La canzone napoletana, pur nella sua complessità di comprensione per i non amanti del genere, ha contribuito a conferire lustro all’Italia intera trascinando con sè una scia di significati ricchi di tradizione, cultura e storia tipici della nostra terra. E’ da questo peculiare aspetto che Antonio Bosco, originario di Capo Saragnano (Baronissi) e residente a Penta, frazione di Fisciano, sta cercando di realizzare il suo grande sogno: l’allestimento di un vero e proprio museo permanente della canzone classica napoletana.

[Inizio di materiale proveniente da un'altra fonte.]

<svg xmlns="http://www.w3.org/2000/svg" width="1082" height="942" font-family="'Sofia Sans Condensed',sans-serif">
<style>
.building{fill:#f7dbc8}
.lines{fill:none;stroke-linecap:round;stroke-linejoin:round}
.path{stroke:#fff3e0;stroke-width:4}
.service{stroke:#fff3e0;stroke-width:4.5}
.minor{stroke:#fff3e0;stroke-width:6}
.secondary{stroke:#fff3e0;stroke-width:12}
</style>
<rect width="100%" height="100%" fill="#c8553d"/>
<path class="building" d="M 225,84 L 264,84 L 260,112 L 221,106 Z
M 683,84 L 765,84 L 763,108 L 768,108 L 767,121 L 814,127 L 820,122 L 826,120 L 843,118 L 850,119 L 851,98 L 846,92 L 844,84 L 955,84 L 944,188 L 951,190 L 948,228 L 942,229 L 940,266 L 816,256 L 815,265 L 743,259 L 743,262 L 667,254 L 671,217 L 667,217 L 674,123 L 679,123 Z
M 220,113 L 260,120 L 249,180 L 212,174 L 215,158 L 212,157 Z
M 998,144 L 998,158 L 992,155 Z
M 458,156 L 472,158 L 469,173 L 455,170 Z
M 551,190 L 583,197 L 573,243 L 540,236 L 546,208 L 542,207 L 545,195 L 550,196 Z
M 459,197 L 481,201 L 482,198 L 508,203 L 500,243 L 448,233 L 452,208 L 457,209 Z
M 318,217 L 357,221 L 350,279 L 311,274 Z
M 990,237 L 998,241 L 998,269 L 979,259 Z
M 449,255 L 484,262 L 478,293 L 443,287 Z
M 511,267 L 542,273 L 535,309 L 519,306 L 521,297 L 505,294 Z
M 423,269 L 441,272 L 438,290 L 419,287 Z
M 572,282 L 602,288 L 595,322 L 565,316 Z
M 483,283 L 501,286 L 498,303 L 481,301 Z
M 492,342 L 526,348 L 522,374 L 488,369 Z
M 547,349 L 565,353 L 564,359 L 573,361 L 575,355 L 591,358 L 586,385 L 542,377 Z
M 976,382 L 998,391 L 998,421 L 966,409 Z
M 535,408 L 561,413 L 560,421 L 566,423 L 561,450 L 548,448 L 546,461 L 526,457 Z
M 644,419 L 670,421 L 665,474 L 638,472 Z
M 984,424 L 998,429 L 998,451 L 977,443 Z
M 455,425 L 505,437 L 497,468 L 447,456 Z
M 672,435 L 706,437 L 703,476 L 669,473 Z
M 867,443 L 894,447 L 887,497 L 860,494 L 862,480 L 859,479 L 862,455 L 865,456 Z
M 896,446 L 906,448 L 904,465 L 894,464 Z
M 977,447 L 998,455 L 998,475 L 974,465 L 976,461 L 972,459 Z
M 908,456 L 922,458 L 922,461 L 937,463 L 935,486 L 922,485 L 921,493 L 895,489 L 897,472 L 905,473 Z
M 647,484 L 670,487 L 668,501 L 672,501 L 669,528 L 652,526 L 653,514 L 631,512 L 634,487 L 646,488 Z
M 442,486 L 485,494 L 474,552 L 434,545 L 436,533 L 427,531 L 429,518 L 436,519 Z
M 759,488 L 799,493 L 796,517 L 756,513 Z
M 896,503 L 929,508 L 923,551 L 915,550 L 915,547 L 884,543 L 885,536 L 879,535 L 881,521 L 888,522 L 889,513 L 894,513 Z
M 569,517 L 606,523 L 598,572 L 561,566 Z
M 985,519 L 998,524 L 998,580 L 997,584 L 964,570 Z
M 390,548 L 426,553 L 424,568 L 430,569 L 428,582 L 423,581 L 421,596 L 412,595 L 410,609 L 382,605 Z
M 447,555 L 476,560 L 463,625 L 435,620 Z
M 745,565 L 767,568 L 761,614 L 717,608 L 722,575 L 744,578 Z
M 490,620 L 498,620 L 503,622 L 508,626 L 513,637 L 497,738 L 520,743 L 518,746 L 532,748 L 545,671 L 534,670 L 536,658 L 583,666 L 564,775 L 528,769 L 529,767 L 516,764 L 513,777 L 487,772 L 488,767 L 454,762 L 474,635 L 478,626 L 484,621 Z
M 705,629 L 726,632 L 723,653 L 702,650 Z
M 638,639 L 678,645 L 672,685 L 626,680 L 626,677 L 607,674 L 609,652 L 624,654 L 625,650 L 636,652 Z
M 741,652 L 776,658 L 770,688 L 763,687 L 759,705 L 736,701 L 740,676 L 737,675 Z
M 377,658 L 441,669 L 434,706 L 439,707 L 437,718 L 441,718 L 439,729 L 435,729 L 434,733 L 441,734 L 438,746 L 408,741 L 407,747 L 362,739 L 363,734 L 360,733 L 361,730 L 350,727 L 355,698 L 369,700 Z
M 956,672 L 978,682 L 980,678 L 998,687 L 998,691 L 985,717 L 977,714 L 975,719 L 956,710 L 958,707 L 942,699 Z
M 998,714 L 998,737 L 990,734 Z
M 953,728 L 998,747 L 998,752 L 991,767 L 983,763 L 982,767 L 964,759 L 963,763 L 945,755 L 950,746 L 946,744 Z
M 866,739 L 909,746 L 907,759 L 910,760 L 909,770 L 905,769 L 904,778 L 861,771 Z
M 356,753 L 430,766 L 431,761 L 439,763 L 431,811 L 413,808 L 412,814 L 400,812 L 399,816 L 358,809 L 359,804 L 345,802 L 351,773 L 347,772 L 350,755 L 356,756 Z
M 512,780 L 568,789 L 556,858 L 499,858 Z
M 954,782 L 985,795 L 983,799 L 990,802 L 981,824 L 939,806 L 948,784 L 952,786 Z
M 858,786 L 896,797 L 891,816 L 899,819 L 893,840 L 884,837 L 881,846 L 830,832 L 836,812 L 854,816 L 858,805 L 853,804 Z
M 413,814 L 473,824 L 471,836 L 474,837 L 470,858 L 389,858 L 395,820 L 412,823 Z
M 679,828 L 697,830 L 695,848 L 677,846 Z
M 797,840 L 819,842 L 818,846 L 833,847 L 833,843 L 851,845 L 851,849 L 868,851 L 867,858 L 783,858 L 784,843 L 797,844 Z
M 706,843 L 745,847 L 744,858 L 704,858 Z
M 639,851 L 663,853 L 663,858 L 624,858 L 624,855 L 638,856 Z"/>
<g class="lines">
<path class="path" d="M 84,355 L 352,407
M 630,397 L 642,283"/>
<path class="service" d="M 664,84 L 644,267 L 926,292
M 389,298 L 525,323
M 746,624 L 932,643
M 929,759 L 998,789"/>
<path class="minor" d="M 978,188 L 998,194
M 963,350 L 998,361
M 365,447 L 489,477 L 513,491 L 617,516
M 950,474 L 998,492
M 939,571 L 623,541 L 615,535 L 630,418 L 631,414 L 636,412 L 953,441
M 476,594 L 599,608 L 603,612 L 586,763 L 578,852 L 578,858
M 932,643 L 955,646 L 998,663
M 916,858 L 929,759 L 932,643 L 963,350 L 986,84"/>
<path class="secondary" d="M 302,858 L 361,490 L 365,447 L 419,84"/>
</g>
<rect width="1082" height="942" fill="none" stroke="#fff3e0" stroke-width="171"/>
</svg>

Un luogo dove poter conservare intatta per sempre la memoria di coloro che da questo punto di vista hanno eretto Napoli e l’Italia al ruolo di indiscusse protagoniste. A tal proposito il nome di Antonio Bosco è stato riportato alla pagina 640 della sezione collezionisti del secondo volume della "Nuova enciclopedia illustrata della canzone napoletana", opera da poco pubblicata, formata da sette volumi curati da Pietro Gargano, caporedattore del "Mattino" di Napoli.

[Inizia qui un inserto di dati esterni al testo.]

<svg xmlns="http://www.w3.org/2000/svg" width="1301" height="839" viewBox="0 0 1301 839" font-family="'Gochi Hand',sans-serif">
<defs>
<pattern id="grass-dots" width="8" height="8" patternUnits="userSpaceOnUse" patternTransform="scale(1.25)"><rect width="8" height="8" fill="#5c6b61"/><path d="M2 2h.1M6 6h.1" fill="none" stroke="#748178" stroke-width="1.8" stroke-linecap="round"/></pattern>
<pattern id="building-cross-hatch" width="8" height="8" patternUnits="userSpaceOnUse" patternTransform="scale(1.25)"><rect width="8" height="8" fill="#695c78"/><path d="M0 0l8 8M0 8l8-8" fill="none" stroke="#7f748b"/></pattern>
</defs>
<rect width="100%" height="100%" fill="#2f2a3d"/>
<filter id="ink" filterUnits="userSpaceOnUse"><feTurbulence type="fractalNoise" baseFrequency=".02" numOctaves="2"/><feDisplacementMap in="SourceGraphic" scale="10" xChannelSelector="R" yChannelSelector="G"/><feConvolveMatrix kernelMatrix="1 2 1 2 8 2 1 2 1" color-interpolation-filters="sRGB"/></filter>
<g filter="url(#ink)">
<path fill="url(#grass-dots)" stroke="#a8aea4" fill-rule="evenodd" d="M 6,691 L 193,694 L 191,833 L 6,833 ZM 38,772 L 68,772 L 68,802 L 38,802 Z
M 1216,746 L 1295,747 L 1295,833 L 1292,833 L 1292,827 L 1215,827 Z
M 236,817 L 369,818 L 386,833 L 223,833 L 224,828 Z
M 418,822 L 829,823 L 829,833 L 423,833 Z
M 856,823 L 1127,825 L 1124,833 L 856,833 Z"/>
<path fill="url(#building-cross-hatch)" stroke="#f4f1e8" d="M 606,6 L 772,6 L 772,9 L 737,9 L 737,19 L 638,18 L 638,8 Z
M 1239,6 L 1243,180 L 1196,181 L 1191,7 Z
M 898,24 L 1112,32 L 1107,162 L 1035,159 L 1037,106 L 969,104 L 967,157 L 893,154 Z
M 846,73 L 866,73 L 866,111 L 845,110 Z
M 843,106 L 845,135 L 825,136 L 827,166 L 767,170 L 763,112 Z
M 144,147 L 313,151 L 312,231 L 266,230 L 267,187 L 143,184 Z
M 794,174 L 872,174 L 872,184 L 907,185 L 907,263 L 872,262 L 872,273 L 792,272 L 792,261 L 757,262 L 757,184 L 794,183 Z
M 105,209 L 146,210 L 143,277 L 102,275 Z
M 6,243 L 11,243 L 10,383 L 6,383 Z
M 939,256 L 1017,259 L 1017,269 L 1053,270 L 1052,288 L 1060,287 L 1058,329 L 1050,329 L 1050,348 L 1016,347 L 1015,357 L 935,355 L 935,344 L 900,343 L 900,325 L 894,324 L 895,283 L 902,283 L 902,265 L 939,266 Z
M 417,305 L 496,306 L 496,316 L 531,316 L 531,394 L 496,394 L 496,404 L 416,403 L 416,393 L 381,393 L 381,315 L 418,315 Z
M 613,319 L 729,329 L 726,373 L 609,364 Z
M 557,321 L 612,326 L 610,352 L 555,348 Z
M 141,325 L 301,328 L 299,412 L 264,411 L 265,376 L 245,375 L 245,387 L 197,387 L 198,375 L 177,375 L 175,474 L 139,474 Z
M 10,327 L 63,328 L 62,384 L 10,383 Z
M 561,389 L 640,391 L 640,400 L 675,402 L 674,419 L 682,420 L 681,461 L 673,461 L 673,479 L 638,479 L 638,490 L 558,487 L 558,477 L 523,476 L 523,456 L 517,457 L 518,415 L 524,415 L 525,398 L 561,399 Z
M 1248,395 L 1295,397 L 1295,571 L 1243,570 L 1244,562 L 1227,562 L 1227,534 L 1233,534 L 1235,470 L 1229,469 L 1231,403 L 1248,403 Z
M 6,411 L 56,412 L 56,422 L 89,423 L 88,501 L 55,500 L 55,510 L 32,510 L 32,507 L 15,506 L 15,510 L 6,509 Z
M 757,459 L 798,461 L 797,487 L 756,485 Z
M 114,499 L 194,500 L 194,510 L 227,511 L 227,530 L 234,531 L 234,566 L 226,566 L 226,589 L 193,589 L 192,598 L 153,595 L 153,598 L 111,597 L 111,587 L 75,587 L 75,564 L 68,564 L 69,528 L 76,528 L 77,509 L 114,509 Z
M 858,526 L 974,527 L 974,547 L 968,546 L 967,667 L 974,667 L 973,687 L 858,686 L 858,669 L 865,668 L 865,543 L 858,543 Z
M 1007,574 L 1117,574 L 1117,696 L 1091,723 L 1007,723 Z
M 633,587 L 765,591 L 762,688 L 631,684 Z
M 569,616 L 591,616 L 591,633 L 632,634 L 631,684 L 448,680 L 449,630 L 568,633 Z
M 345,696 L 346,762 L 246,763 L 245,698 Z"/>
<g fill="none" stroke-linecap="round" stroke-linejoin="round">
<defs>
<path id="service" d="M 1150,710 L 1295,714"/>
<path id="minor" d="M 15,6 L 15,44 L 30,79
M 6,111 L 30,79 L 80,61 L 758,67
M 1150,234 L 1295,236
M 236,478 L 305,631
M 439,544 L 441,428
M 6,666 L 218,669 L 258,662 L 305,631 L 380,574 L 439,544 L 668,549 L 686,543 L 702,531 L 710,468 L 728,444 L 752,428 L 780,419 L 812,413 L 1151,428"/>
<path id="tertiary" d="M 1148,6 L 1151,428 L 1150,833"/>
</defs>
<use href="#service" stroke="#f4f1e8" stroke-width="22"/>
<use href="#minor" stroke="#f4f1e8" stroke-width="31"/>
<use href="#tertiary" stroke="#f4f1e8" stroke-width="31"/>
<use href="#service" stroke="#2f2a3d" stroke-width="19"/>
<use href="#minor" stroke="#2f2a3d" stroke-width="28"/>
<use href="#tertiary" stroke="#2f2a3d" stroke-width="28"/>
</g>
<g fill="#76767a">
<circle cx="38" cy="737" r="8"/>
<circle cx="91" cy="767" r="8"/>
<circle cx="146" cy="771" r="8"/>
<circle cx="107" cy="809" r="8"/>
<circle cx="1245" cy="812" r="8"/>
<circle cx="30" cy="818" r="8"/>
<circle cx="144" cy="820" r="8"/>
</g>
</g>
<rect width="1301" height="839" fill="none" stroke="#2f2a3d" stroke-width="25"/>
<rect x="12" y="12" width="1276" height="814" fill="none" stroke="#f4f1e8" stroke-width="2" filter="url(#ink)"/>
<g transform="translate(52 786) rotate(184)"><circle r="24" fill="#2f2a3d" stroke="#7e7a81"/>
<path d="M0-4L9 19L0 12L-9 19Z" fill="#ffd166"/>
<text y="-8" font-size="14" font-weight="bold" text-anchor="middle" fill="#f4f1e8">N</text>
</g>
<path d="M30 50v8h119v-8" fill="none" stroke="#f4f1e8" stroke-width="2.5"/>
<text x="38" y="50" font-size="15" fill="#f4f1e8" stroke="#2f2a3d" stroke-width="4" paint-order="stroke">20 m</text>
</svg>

"Antonio Bosco - si legge nell’enciclopedia - nato a Baronissi nel 1949, portalettere di mestiere dopo essere stato garzone di bar e manovale, fu folgorato dalla canzone in collegio, quando ascolto un compagno cantare "Vurria". Ha, tra l’altro, una passione per Totò ed è stato lui a curare con Vincenzo Mollica, l’opera storica "Le Canzoni di Totò". Ora - continua il documento - abita a Penta, dove ha allestito in casa un piccolo ma prezioso museo della canzone. Mollica lo ha definito il custode del tesoro". «Sono venuto al mondo senza mai e poi mai aver conosciuto mio padre, nemmeno per un istante -racconta Bosco - e questo per me, ancora oggi rappresenta un forte trauma». L’originaria passione per la canzone napoletana è nata nel lontano 1955, all’età di sei anni, mentre ascoltava un programma radiofonico sul secondo canale che trasmetteva canzoni e poesie classiche napoletane dell’Ottocento e del Novecento, curato dal giornalista Giovanni Sarno.

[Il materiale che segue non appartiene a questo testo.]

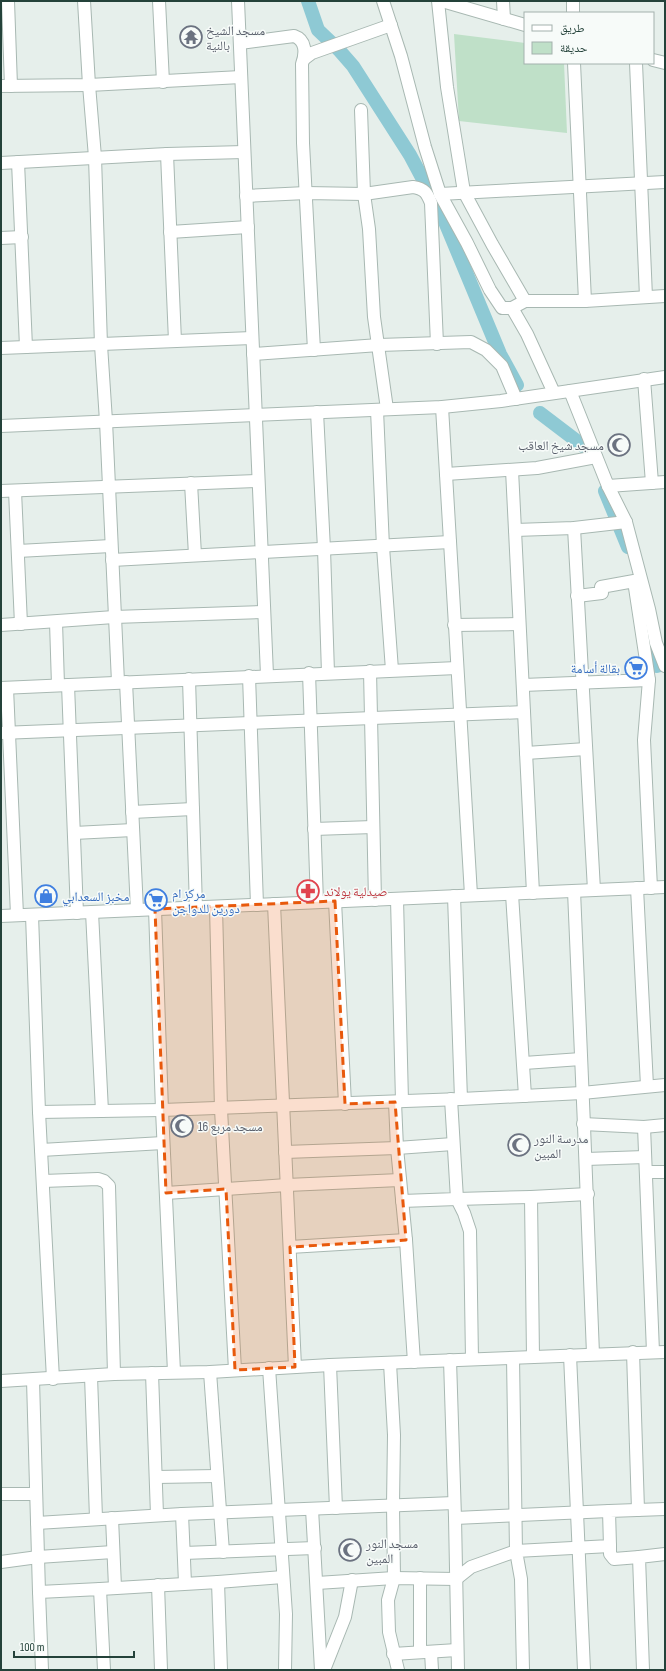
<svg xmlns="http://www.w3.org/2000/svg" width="666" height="1671" font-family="'Sofia Sans Condensed','Noto Naskh Arabic',sans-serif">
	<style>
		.green { fill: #bfe0c8 }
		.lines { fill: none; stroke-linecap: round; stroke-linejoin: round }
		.river { stroke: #8ec9d4; stroke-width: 14 }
		.minor-casing { stroke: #a8b8b2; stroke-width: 14 }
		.minor { stroke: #fff; stroke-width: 12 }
		.marked { fill: #e8590c; fill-opacity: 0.2; stroke: #e8590c; stroke-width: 3; stroke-dasharray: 8 5; stroke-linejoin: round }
		.labels { text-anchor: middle; stroke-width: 3; stroke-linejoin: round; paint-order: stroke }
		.worship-label { font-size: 13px; fill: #5b616d; stroke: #f7fbf9; text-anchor: start }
		.shop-label { font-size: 13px; fill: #366cbe; stroke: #f7fbf9; text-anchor: start }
		.health-label { font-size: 13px; fill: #be3a42; stroke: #f7fbf9; text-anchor: start }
	</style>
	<rect width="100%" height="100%" fill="#e6efeb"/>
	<path class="green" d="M454,34L525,43V63H564L567,133L459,121Z"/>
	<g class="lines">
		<g class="river">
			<path d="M308,1L318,30L339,50L353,66L410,155L443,217L500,354L517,385"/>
			<path d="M540,413L586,448"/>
			<path d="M605,491L628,547"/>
			<path d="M652,641L657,666"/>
		</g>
		<g class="minor-casing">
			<g id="minor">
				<path d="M8,1L11,86"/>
				<path d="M84,1L89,85L95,157L101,345L106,421L118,682"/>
				<path d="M159,1L163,82"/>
				<path d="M238,1L267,675"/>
				<path d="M383,1L401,56L425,147L440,194L467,243L490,290L502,308H512L525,301H585L665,296"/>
				<path d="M438,1L447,87L464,192L492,244L525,301"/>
				<path d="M442,1L525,25"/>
				<path d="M503,1L504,19"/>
				<path d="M573,1V13"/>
				<path d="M240,43L294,36C306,40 306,53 302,64L303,143L314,350"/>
				<path d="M304,59L312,53L391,25"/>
				<path d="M653,60L665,63"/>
				<path d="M574,63L585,301"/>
				<path d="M636,63L646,297"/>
				<path d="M1,86L89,85L241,77"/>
				<path d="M361,110L364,194L369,229L374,317L387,409"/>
				<path d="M167,154L175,341"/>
				<path d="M18,162L26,347"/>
				<path d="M1,163L167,154L244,152"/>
				<path d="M440,194L665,182"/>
				<path d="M246,196L306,193L364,194L413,187C425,189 427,193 431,203L437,344"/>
				<path d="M170,232L248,227"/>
				<path d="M1,238L22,237"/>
				<path d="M512,308L527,334L554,393"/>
				<path d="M1,348L252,338"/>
				<path d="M253,354L379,345L471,342L486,350L502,366L516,399"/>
				<path d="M644,379L652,483"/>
				<path d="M570,391L608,486L626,522L649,609L656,643L665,666"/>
				<path d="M442,407L471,895"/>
				<path d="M377,410L383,547L392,670"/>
				<path d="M317,412L324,549L328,673"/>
				<path d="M1,426L442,407L501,401L665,377"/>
				<path d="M512,470L533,893"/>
				<path d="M446,474L537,468L596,457"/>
				<path d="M191,483L195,555"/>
				<path d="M608,486L665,482"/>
				<path d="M1,491L258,481"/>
				<path d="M15,491L21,624"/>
				<path d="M574,528L594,890"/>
				<path d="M515,530L574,528L626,522"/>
				<path d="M18,551L111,546"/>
				<path d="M112,560L450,542"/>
				<path d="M577,596L602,593L601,587L634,581L649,680L644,740L651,888"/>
				<path d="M56,622L58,685"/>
				<path d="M1,625L114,617L264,612"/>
				<path d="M454,625L519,624"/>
				<path d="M370,671L375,900"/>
				<path d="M309,673L317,902"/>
				<path d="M249,676L257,905"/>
				<path d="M189,679L196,908"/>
				<path d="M126,682L137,910"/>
				<path d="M68,685L77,913"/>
				<path d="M523,685L649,680"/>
				<path d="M1,688L457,668"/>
				<path d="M7,688L17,915"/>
				<path d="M1,733L524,712"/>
				<path d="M526,753L586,749"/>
				<path d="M132,812L193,809"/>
				<path d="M314,829L373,827"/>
				<path d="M74,833L133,830"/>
				<path d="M637,888L647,1086"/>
				<path d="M574,891C580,1045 588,1200 593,1354"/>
				<path d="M512,894L525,1096"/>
				<path d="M454,896L461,1099L582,1093L665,1085"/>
				<path d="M397,899L402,1101"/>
				<path d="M335,901L345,1104"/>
				<path d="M274,904L295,1367"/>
				<path d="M216,907L221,1109L235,1370"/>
				<path d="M155,909L162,1110L174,1372"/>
				<path d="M92,912L102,1111"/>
				<path d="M32,915L39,1112L53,1379"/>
				<path d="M1,916L665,887"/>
				<path d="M524,1063L581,1059"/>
				<path d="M395,1102L397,1148L406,1240L414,1362"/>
				<path d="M39,1112L162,1110L461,1099"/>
				<path d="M583,1124L644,1127L665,1125"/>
				<path d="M644,1127L653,1352"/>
				<path d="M41,1150L163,1143"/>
				<path d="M285,1152L397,1148L453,1144"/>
				<path d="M586,1159L645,1157"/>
				<path d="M646,1172H665"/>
				<path d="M43,1181L98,1179L104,1181L109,1186L114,1374"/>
				<path d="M166,1193L287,1185L400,1180"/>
				<path d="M402,1201L457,1199L451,1099"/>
				<path d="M290,1247L406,1240"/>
				<path d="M633,1352L638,1510"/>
				<path d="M570,1355L584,1670"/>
				<path d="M533,1357L531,1197L588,1194"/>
				<path d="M472,1359L470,1231L464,1213L457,1199L531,1197"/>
				<path d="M450,1360L455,1518L458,1670"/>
				<path d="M390,1363L394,1435L393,1505L394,1578L388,1600L389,1632L398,1670"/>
				<path d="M330,1365L336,1508"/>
				<path d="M269,1368L286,1614L285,1670"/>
				<path d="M210,1372L223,1552"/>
				<path d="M152,1373L157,1515"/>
				<path d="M91,1376L96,1518"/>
				<path d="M33,1380L39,1592"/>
				<path d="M1,1381L114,1374L210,1372L330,1365L665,1352"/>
				<path d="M156,1477L217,1476"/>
				<path d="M1,1494H35"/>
				<path d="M312,1509L321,1670"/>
				<path d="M182,1514L185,1583"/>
				<path d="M112,1518L115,1587"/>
				<path d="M455,1518L609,1511"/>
				<path d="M37,1523L182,1514L454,1503"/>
				<path d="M610,1546V1554L614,1559L639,1557"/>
				<path d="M184,1553L315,1548"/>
				<path d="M1,1562L38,1557L113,1552"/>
				<path d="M420,1578V1652"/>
				<path d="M218,1582L283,1577"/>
				<path d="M317,1583L394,1578L456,1579L471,1567L516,1551L513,1358"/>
				<path d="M158,1585L161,1670"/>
				<path d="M100,1589L218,1582L221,1670"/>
				<path d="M431,1652L432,1670"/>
				<path d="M393,1654L457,1650"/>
				<path d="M42,1670L39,1592L100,1589L104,1670"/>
				<path d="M324,1670L345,1617L352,1580"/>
				<path d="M523,1670L521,1579L516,1551L610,1546L609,1511L665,1509"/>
				<path d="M643,1670L639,1557L665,1554"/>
			</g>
		</g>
		<use href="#minor" class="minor"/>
	</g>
	<path class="marked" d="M335,901L345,1104L395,1102L406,1240L290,1247L295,1367L235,1370L226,1189L166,1193L155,909Z"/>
	<defs>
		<g id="temple-ring" transform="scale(1.15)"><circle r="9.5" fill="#f7fbf9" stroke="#6b7280" stroke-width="1.5"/><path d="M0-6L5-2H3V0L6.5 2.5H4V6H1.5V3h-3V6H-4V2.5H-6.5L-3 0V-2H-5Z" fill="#6b7280"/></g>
		<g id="mosque-ring" transform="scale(1.15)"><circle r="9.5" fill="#f7fbf9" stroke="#6b7280" stroke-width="1.5"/><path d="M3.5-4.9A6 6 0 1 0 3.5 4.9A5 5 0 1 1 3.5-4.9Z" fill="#6b7280"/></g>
		<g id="supermarket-ring" transform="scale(1.15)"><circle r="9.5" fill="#f7fbf9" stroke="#3f7fe0" stroke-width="1.5"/><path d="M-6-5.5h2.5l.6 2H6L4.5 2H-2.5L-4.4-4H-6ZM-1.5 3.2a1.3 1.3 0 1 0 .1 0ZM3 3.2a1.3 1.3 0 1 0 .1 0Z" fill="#3f7fe0"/></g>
		<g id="pharmacy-ring" transform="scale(1.15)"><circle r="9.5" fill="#f7fbf9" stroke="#e0444e" stroke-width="1.5"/><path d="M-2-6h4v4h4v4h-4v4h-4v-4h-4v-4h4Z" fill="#e0444e"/></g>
		<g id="shop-ring" transform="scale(1.15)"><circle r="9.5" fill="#f7fbf9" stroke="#3f7fe0" stroke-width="1.5"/><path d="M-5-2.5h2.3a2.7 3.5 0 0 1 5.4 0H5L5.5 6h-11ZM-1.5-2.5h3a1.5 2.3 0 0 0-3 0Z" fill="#3f7fe0"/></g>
	</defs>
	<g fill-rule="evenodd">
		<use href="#temple-ring" x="191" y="37"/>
		<use href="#mosque-ring" x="619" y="445"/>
		<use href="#supermarket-ring" x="636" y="668"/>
		<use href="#pharmacy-ring" x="308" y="891"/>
		<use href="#shop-ring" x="46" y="896"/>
		<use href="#supermarket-ring" x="156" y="900"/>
		<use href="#mosque-ring" x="182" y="1126"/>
		<use href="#mosque-ring" x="519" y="1145"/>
		<use href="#mosque-ring" x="350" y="1550"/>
	</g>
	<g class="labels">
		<g class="worship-label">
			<text x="206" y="35">مسجد الشيخ<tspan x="206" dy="15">بالنية</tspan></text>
			<text x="604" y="450" text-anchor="end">مسجد شيخ العاقب</text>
			<text x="198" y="1131">مسجد مربع 16</text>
			<text x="534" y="1143">مدرسة النور<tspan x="534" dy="15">المبين</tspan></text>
			<text x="366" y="1548">مسجد النور<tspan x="366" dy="15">المبين</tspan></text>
		</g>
		<g class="shop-label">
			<text x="620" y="673" text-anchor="end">بقالة أسامة</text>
			<text x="172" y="898">مركز ام<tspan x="172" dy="15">دورين للدواجن</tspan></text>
			<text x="62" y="901">مخبز السعدابي</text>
		</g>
		<g class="health-label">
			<text x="324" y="896">صيدلية يولاند</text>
		</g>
	</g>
	<rect width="666" height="1671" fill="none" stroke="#24423a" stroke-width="4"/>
	<rect x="524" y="12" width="130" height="52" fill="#f7fbf9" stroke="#a3b1ad"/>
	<rect x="532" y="25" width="20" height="6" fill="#ffffff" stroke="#a3b1ad"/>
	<text x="560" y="32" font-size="12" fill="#24423a">طريق</text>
	<rect x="532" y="42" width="20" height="12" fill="#bfe0c8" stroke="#a3b1ad"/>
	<text x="560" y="52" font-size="12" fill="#24423a">حديقة</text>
	<path d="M14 1651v6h120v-6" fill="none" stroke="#24423a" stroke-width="2"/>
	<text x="20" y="1651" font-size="12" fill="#24423a" stroke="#f7fbf9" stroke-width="3" paint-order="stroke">100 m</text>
</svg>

«Un’altra mia grande passione - spiega Bosco - è rivolta al principe Antonio De Curtis in arte Totò, sorta da piccolo quando nel 1955 un signore di Salerno che abitava a Capo Saragnano si rivolse a me dicendomi: "Tu ti chiami Antonio, ma io vorrei chiamarti Totò, come quel grande attore napoletano. Ah! Se un giorno potessi conoscere Totò" e mi posò una mano sulla spalla. Da questo episodio è nato l’amore per Totò e tutta la storia della canzone napoletana».
«L’emozione con i ricordi sono tanti - continua Bosco - ma quello che resta di più nel mio cuore è quando all’età di 15 anni, nel 1964, alla presenza del commendatore Nino Taranto recitai i versi di una lirica del grande poeta drammaturgo don Raffaele Viviani, dal titolo "Fravecature". Il famoso "re da macchietta", Nino Taranto appunto, sentendo recitare i versi si commosse al punto da abbracciarmi forte perché il poeta Viviani era il suo preferito».
Nella sua vita, Bosco, ha sinora conosciuto artisti del calibro di Nino Taranto, Roberto Murolo, Aurelio Fierro, Gino Maringola, Antonio Basurto, Angela Luce, Sergio Bruni, Mario Merola, il poeta Gigì Pisano, Ettore De Mura, autore della prima enciclopedia della canzone napoletana pubblicata nel 1969 e soprattutto Giacomo Rondinella, il suo cantante preferito in quanto collaboratore di Totò. Emblematica al proposito è la dedica che Rondinella ha rilasciato a Bosco il 7 gennaio 1990 dove c’era scritto "Totò, Antonio Bosco e Giacomo Rondinella Tutta una Cosa, Tutta un’Anima, Tutto un Mondo". Il nome di Bosco è stato riportato anche in un importante libro pubblicato nel 1990 intitolato "Roberto Murolo, la Storia di una Voce, la Voce di una Storia", curata da Gianni Cesarini, che tratta la storia della canzone napoletana ripercorrendo le orme di uno dei suoi massimi esponenti a livello mondiale. Eredi di questo immenso patrimonio culturale sono i tre figli di Bosco, Michele, Claudio e Anna, col primo che è anche impegnato in prima persona nella messa in scena di opere teatrali.